What you need to do
1 - What four numbered steps do the comments in the radix sort excerpt's Python code list? Give each one in full.
2 - In the radix sort excerpt, what order is the array in after Pass 2?
3 - Reproduce everything in the radix sort excerpt from "The Same Run, as" down to "pass is stable.".

Excerpt to read
BEGIN
The Same Run, as a Table

Here is exactly what the animation does, frozen into three passes for [329, 457, 657, 839, 436, 720, 355].

PassSort OnArray After This Pass
Start329, 457, 657, 839, 436, 720, 355
Pass 1Ones digit720, 355, 436, 457, 657, 329, 839
Pass 2Tens digit720, 329, 436, 839, 355, 457, 657
Pass 3Hundreds digit329, 355, 436, 457, 657, 720, 839
👀
Read It Closely

After Pass 1 the numbers are ordered by their last digit only. After Pass 2 they are ordered by the last two digits. After Pass 3, by all three — which is the full order. Each pass refines the previous one because every pass is stable.


Section 06

Full Python Implementation

LSD Radix Sort (the version animated above)

def radix_sort(arr):
    # Edge case: empty list is already sorted
    if not arr:
        return arr

    # 1. Largest value decides how many digit-passes we need
    max_val = max(arr)
    place   = 1                       # start at the ones digit

    # 2. One stable pass per digit, LSD -> MSD
    while max_val // place > 0:
        buckets = [[] for _ in range(10)]   # 10 empty buckets, digits 0-9

        # 3. Distribute every number by its current digit
        for num in arr:
            digit = (num // place) % 10     # peel off one digit
            buckets[digit].append(num)      # append keeps it stable

        # 4. Collect buckets 0->9 back into the array
        arr = [num for bucket in buckets for num in bucket]

        place *= 10                     # advance to the next digit

    return arr


# ── Demo ──────────────────────────────────────────────
data = [329, 457, 657, 839, 436, 720, 355]
print("Before:", data)
print("After: ", radix_sort(data))
OUTPUT
Before: [329, 457, 657, 839, 436, 720, 355] After: [329, 355, 436, 457, 657, 720, 839]

Handling Negative Numbers (a common gotcha)
END
Source data
BEGIN
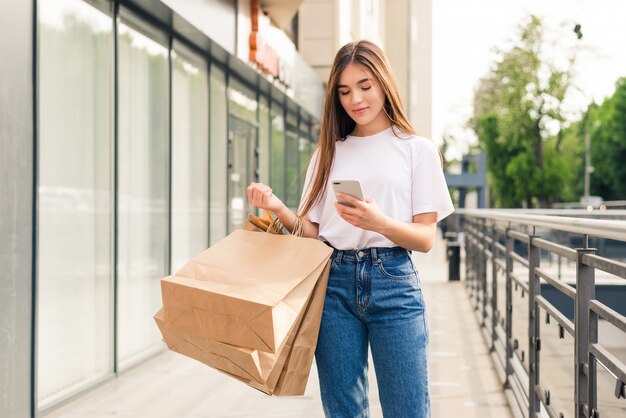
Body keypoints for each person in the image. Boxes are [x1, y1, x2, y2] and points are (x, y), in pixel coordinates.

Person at [247, 40, 454, 418]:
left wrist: (380, 223)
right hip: (334, 284)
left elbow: (426, 239)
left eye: (364, 86)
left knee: (407, 408)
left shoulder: (416, 149)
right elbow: (312, 234)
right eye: (344, 91)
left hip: (394, 282)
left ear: (383, 83)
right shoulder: (329, 152)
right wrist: (276, 206)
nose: (355, 99)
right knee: (343, 410)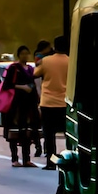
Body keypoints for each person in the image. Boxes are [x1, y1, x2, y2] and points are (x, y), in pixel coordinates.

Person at [0, 45, 40, 167]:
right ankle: (14, 158)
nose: (25, 56)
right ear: (18, 55)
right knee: (14, 132)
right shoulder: (13, 68)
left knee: (27, 132)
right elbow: (7, 85)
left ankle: (27, 158)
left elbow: (34, 84)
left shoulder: (30, 69)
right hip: (15, 105)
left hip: (29, 105)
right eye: (22, 53)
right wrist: (22, 87)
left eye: (26, 53)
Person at [34, 35, 70, 170]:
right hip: (65, 103)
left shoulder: (46, 61)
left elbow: (35, 74)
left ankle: (51, 162)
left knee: (49, 137)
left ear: (54, 47)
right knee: (68, 135)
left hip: (48, 103)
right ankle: (68, 161)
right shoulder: (71, 61)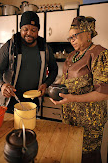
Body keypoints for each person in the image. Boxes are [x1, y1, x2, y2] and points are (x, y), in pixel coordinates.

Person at [50, 16, 108, 163]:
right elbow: (65, 82)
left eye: (74, 35)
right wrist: (53, 88)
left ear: (88, 33)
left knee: (87, 157)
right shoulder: (72, 56)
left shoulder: (100, 54)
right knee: (70, 154)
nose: (71, 40)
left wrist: (73, 98)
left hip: (89, 124)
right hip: (70, 118)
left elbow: (104, 93)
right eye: (69, 37)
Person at [0, 11, 58, 113]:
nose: (29, 33)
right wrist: (1, 85)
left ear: (38, 31)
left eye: (33, 30)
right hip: (11, 100)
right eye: (25, 29)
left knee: (30, 127)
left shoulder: (45, 48)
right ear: (20, 29)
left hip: (34, 100)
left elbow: (54, 69)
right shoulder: (10, 47)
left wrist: (46, 84)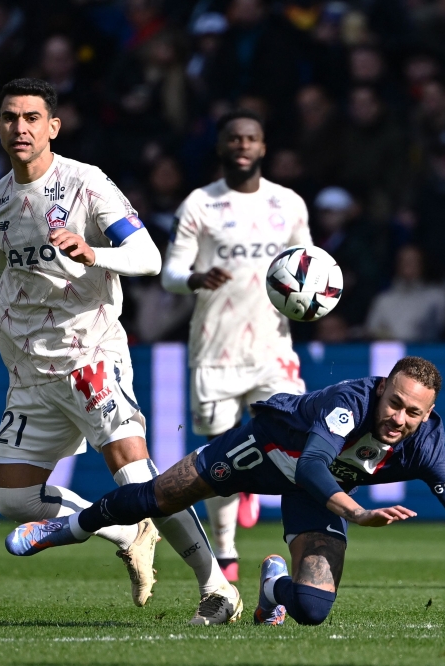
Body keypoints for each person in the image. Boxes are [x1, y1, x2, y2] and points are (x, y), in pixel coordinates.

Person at [0, 78, 243, 625]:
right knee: (14, 502)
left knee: (136, 474)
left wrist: (93, 251)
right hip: (28, 370)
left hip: (91, 358)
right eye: (10, 117)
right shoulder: (0, 194)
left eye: (32, 117)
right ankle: (124, 526)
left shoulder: (85, 183)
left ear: (53, 126)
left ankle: (217, 588)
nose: (20, 127)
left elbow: (147, 256)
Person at [5, 357, 445, 630]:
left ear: (428, 415)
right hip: (265, 449)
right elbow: (316, 465)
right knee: (156, 497)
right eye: (393, 402)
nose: (397, 417)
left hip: (316, 491)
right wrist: (357, 514)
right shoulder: (349, 401)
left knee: (314, 611)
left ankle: (273, 583)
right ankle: (66, 528)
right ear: (382, 388)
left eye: (412, 412)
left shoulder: (427, 449)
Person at [161, 109, 311, 582]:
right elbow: (169, 275)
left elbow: (310, 268)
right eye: (234, 138)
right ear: (222, 147)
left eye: (252, 138)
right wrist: (197, 277)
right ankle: (225, 548)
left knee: (293, 438)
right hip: (214, 350)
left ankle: (262, 503)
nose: (243, 145)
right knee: (220, 457)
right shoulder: (200, 205)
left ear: (263, 147)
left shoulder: (288, 204)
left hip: (272, 348)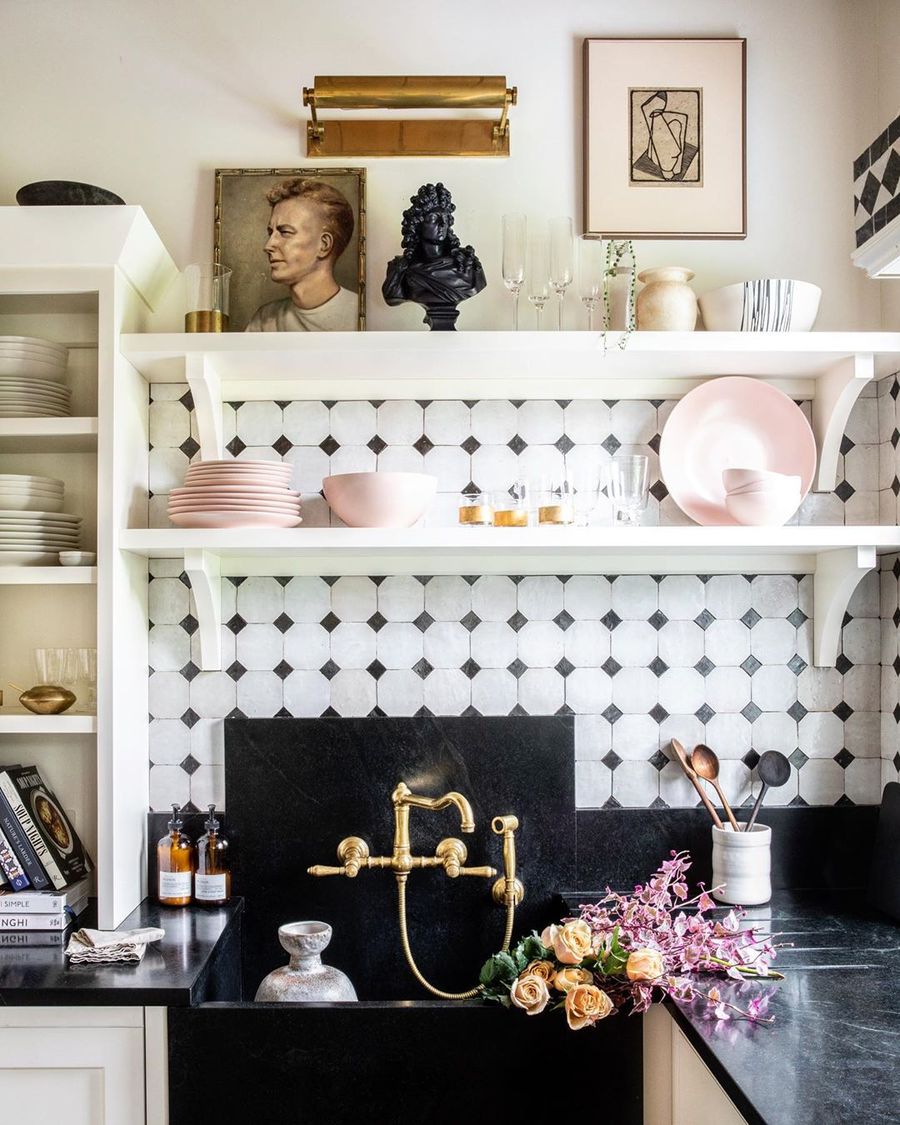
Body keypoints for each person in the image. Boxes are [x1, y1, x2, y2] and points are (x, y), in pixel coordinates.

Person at [246, 178, 358, 331]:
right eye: (271, 233)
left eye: (285, 232)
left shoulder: (358, 314)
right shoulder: (264, 321)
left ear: (324, 245)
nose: (268, 246)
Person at [382, 182, 486, 330]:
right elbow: (391, 297)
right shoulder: (402, 268)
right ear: (419, 223)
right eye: (434, 219)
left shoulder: (467, 266)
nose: (442, 224)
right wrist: (397, 273)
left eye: (446, 218)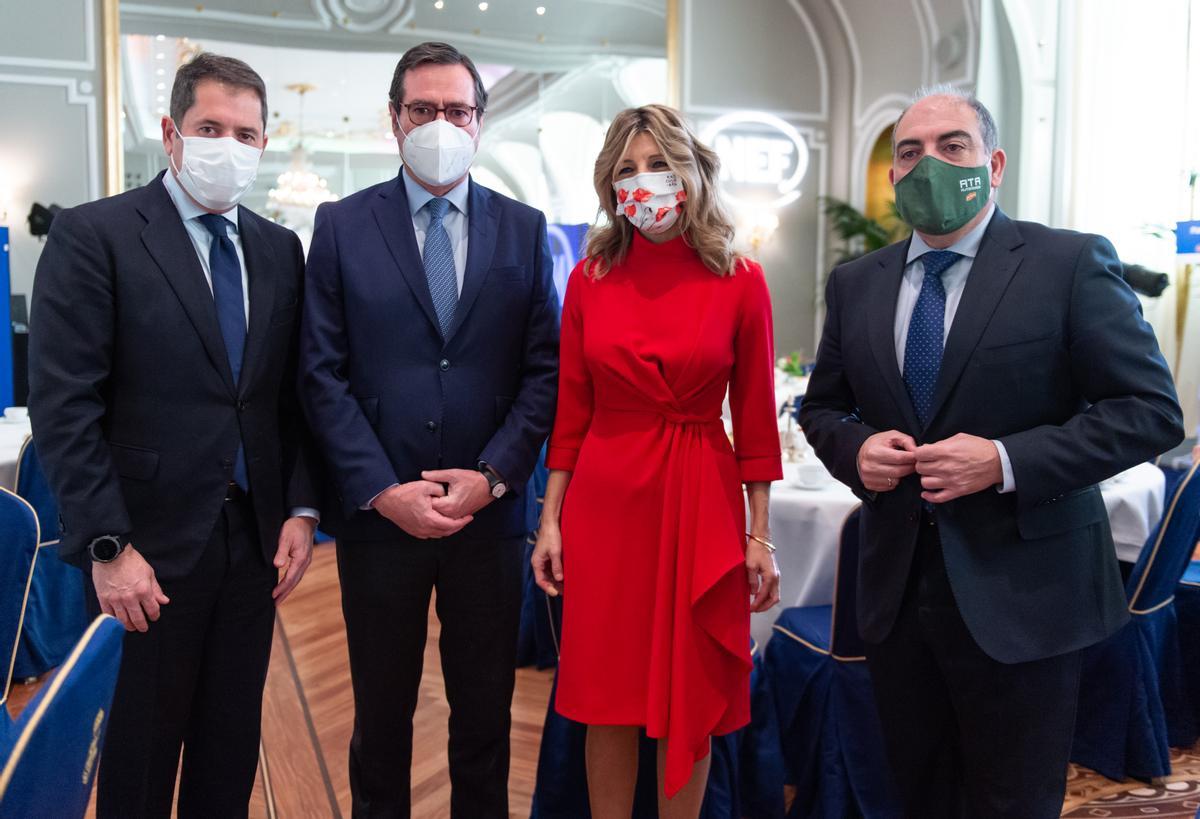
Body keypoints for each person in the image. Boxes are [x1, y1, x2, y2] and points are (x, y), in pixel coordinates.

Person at [799, 85, 1185, 818]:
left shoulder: (1066, 263)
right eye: (910, 152)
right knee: (917, 794)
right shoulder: (856, 283)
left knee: (1011, 803)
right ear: (892, 176)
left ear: (993, 163)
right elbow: (822, 406)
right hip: (897, 594)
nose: (930, 165)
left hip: (1025, 592)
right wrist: (855, 449)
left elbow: (1150, 412)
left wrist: (1006, 460)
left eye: (953, 146)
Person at [28, 53, 319, 817]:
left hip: (252, 546)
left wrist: (300, 508)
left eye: (247, 133)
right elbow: (65, 406)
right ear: (171, 133)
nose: (230, 144)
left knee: (230, 750)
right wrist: (108, 547)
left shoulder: (279, 249)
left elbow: (286, 400)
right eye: (211, 127)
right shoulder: (96, 236)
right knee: (139, 757)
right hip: (144, 551)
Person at [299, 41, 559, 819]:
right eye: (423, 109)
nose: (439, 123)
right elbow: (320, 371)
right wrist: (381, 489)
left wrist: (496, 474)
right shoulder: (343, 225)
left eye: (457, 110)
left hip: (490, 519)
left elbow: (544, 370)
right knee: (380, 720)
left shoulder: (523, 227)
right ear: (394, 119)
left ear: (479, 122)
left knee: (484, 718)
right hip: (382, 521)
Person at [531, 104, 783, 818]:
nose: (645, 182)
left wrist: (758, 532)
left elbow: (758, 420)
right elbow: (571, 415)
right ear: (611, 189)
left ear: (692, 172)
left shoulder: (741, 280)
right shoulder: (591, 279)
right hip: (606, 502)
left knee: (687, 695)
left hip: (700, 491)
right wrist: (549, 520)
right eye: (626, 170)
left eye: (659, 164)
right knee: (606, 698)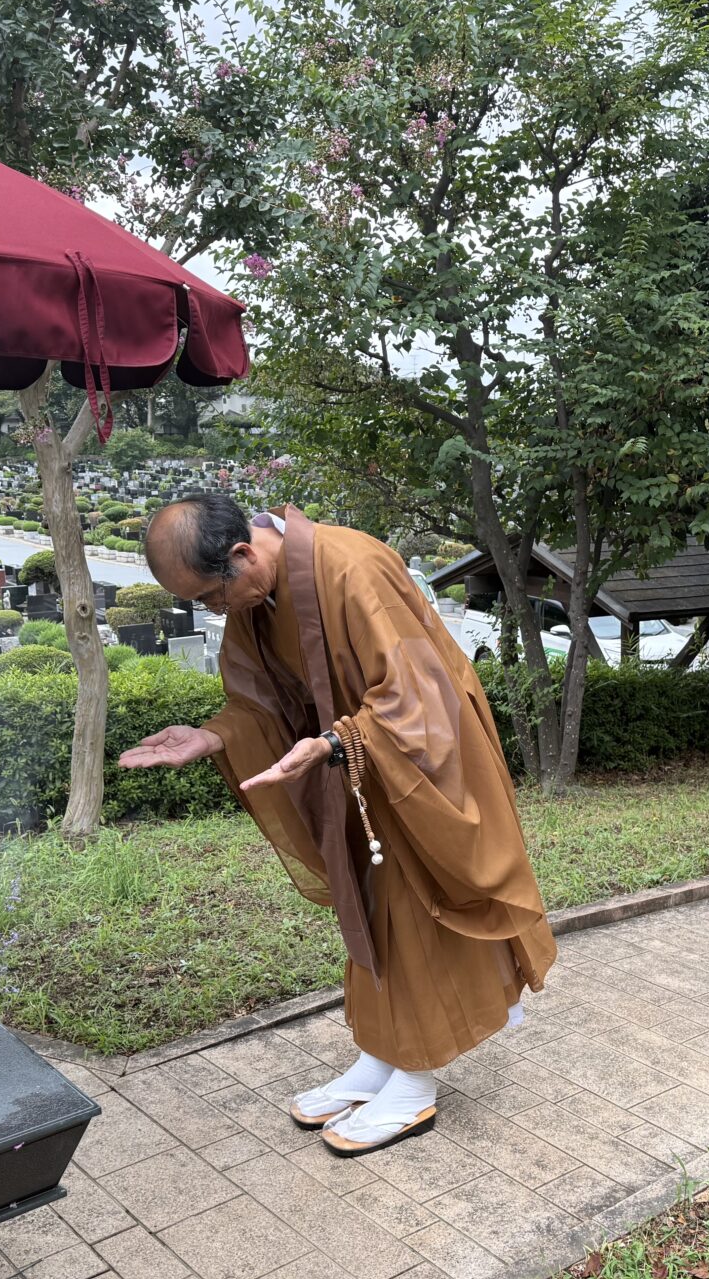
END
Responses in order
1 -
1. Largest value decides how many digit-passes we need
2. One stable pass per digit, LSD -> MSD
3. Distribute every number by its current digit
4. Collect buckets 0->9 back into the array

2 - 720, 329, 436, 839, 355, 457, 657

3 -
The Same Run, as a Table

Here is exactly what the animation does, frozen into three passes for [329, 457, 657, 839, 436, 720, 355].

PassSort OnArray After This Pass
Start329, 457, 657, 839, 436, 720, 355
Pass 1Ones digit720, 355, 436, 457, 657, 329, 839
Pass 2Tens digit720, 329, 436, 839, 355, 457, 657
Pass 3Hundreds digit329, 355, 436, 457, 657, 720, 839
👀
Read It Closely

After Pass 1 the numbers are ordered by their last digit only. After Pass 2 they are ordered by the last two digits. After Pass 3, by all three — which is the full order. Each pass refines the previous one because every pass is stable.